----- DATA SUPPLIED -----

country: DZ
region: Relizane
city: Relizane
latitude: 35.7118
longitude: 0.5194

-----
----- DATA SUPPLIED -----

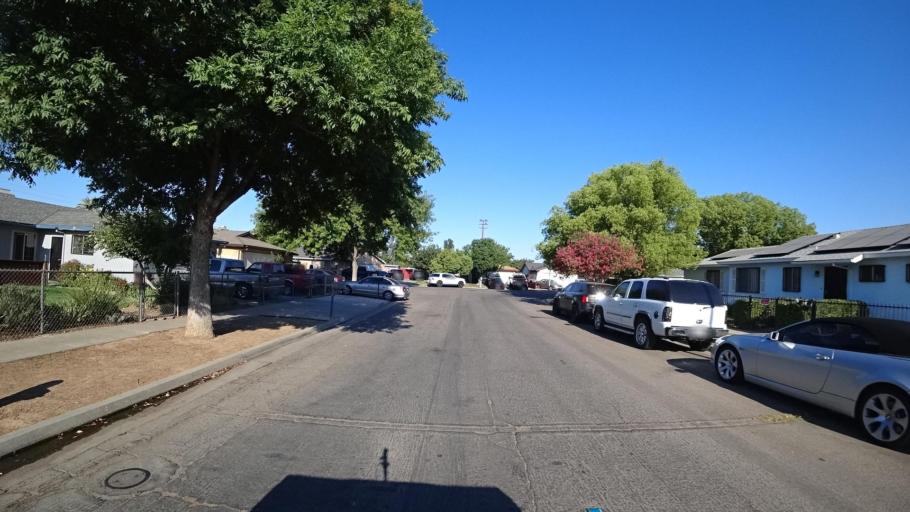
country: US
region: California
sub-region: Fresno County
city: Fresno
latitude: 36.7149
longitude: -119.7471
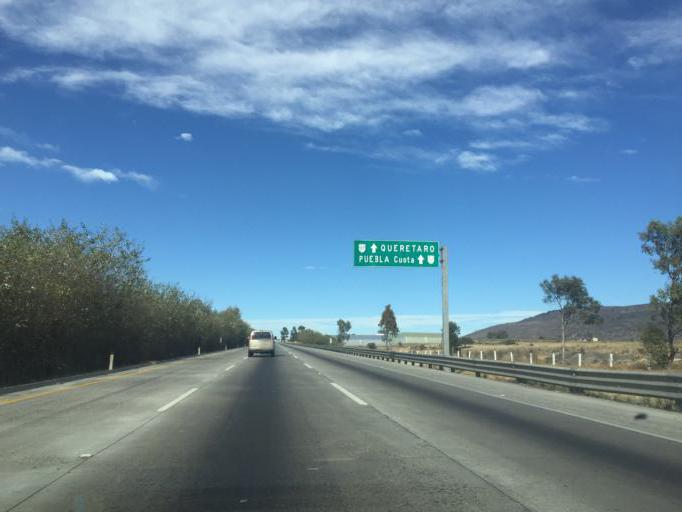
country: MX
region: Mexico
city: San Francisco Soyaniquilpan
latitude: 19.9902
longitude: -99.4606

-----

> _PROBLEM TO SOLVE_: Please write out everything from the line containing "latitude: 36.7149" down to the line containing "longitude: -99.4606", including both of those lines, exactly as they appear. Leave the pictures out of your copy.

> _ANSWER BELOW_:
latitude: 36.7149
longitude: -119.7471
country: MX
region: Mexico
city: San Francisco Soyaniquilpan
latitude: 19.9902
longitude: -99.4606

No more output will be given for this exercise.